Friday, April 22, 2011

Virtual PC and XPMode

Many of you may work in a corporate environment with Volume Licensed Mircosoft products. Moving to Windows 7 from Windows XP (nearly every company skipped Vista) can be difficult. The biggest headache is compatibility. The solution is often to include a Windows XP virtual machine with every new Windows 7 machine.

Installing
Install Virtual PC first, either x86 or x64 for your OS type...
Windows6.1-KB958559-x64-RefreshPkg.msu
Windows6.1-KB958559-x86-RefreshPkg.msu

Then install Windows XP Mode...
WindowsXPMode_en-us.exe

Update for Windows XP SP3 to enable RemoteApp (install on your VM)...
KB961742-v3.exe

The first one is installed into Windows 7 to allow you to run a virtual machine. WindowsXPMode allows you to create a Windows XP virtual hard drive with Windows XP on it, and then to run applications inside the XP VM without manually launching VirtualPC.
This is a big download because the Windows XP CD is included within the installer. Every Vista and Windows 7 install comes with a Windows XP license at no extra charge. Microsoft did this to allow you to work around compatibility issues. When all else fails, run in from a virtual machine.

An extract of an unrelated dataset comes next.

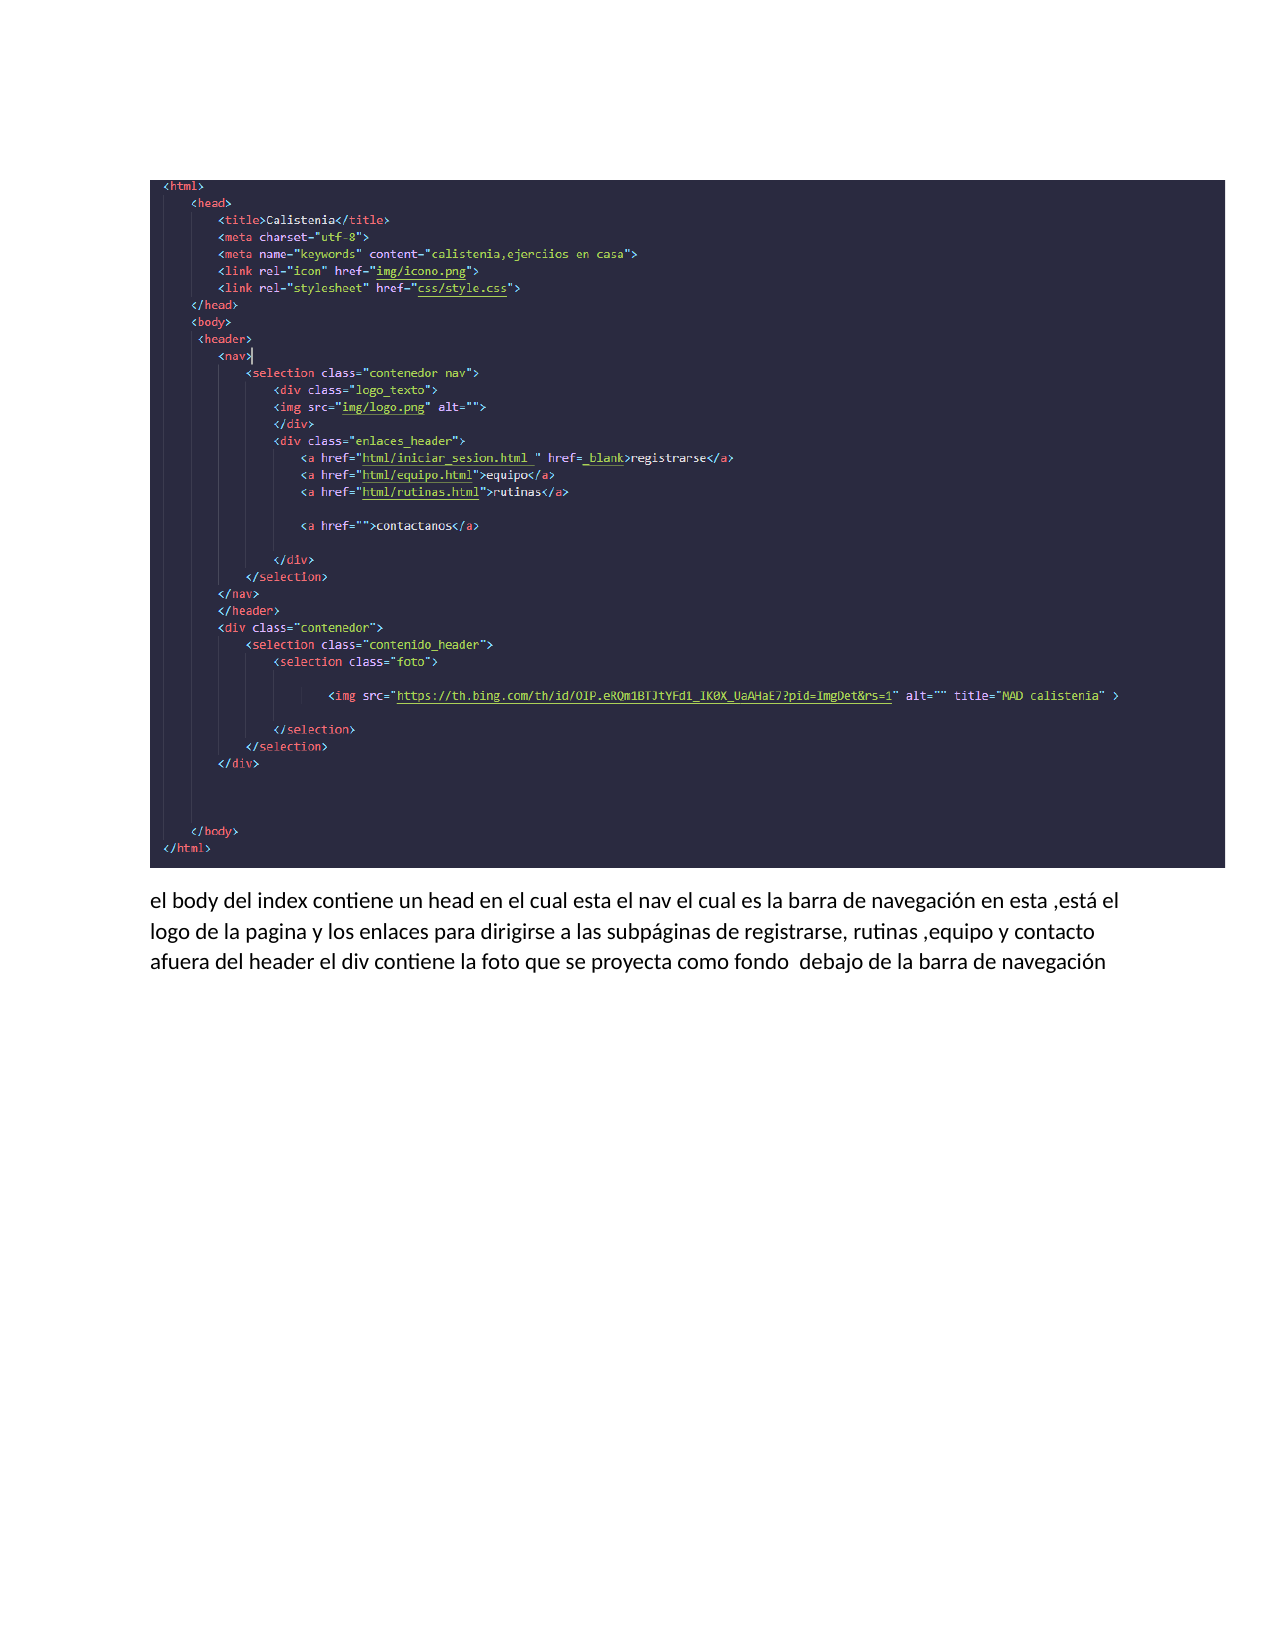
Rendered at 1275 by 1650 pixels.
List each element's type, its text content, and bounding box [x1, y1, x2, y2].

text el body del index contiene un head en el cual esta el nav el cual es la barra de navegación en esta ,está el logo de la pagina y los enlaces para dirigirse a las subpáginas de registrarse, rutinas ,equipo y contacto afuera del header el div contiene la foto que se proyecta como fondo debajo de la barra de navegación [150, 887, 1125, 975]
picture [150, 180, 1225, 868]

Copying your Volume Licensed XP Virtual Machine
In a corporate environment, with Volume Licensed products, there's a problem. The WndowsXPMode VHD that gets created automatically is an OEM license, not a VL license. So in a corporate environment, don't bother going through the XPMode wizard to create the image. You'll have a production-line of new computers anyway.
So one problem is your license, but another is that each VM has to be set up the way real, physical machines are set up, if they are going to be 100% functional. Our domain has quite a few web-based systems everyone needs access to. Some don't yet work with IE8, much less IE9. Some don't work on Windows 7. Many server-based applications automatically grab the logged-on user's credentials. This means an OEM license is not legal, and your VM will have to be joined to the domain like a real machine. So you need to build a VHD/VM using your Volume Licensed copy of Windows XP. Every Windows 7 machine will have to have Virtual PC and WindowsXPMode installed, and you'll have to copy your XP VM to every new Windows 7 machine.

I've decided, since multiple users sometimes use one machine, that I would store the VHD here: D:\VirtualMachines\WinXPMode\WinXPMode.vhd

Microsoft designed Virtual PC in a clunky per-user manner, storing the VHD within profiles. To me, this is crazy. On a multi-user computer, this means every user gets their own separate VHD that is several gigabytes in size! This might even be a license violation, since each Vista or Win7 machine is only allowed one XP license. But that depends on the fine-print (since only one person at a time can actually use a computer, only one VM will be running).
I move it to the D: partition where everyone can get to it.
Unfortunately, every user who logs on has to run the VPCWizard located here...
C:\Windows\System32\VPCWizard.exe
And Microsoft didn't bother to create a menu shortcut for you (did they really think this through?)

Setting up your XP VM
I unplug the network wire on my Win7 host machine and launch the VM. I run Sysinternals' NewSID (sorry folks, this is no longer included within Sysinternals' package because it ruins Windows 7 and Vista. Maybe you can still find it somewhere else? Or use something else.
I rename the VM the same as the computername, but with an extra "VM" tacked onto the end. That way, when looking at computers on a domain, and you see \\Q123456 and \\Q123456VM, you know the the latter is a VM being hosted by the former.

After the VM reboots with a new SID and name, I join it to the domain.
Every new user added to the VM has to run VPCWizard to create individual *.vmc and *.vmcx files. These will be stored in the individual user Profiles pointing at the common VHD on the D: drive.